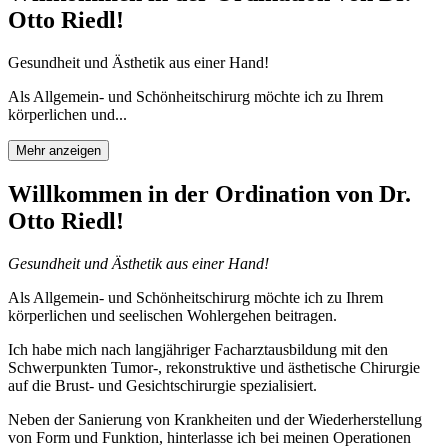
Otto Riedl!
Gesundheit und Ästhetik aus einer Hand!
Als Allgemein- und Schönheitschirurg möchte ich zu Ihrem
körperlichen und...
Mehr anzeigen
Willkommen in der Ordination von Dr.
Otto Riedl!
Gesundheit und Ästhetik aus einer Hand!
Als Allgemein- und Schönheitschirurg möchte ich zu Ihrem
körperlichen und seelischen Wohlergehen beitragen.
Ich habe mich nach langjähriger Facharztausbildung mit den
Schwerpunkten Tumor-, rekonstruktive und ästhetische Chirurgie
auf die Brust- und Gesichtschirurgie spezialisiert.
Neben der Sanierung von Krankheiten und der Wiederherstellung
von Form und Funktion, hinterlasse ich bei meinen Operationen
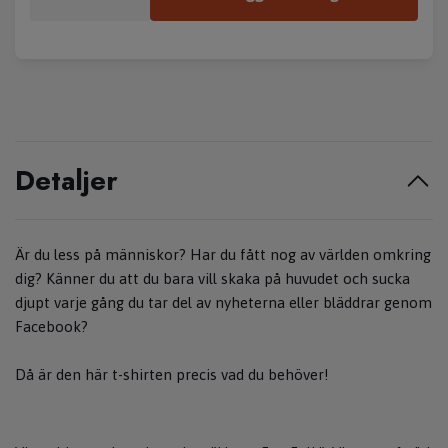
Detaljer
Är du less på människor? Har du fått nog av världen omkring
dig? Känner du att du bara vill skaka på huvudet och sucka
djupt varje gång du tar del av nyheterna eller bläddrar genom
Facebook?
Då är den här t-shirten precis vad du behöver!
===
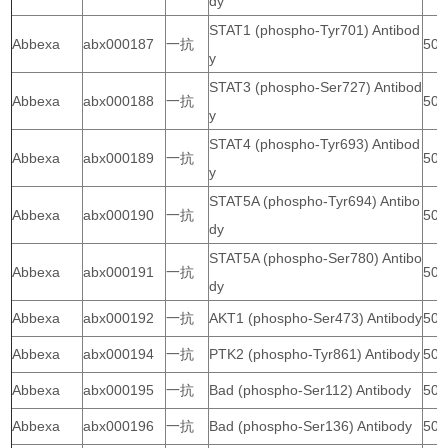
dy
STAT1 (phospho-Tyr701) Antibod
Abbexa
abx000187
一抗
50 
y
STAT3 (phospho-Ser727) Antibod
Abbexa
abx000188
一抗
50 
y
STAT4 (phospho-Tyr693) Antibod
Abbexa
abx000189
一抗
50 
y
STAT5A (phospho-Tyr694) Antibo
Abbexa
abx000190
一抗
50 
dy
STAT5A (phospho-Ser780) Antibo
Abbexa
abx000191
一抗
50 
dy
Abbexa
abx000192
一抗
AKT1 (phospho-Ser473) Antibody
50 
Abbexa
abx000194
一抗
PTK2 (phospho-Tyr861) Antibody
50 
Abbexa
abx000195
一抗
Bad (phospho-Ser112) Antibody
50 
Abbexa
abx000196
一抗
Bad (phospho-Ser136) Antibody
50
===
Go through the entries and count the lines where the word "körperlichen" appears; give only the count.

Your response
2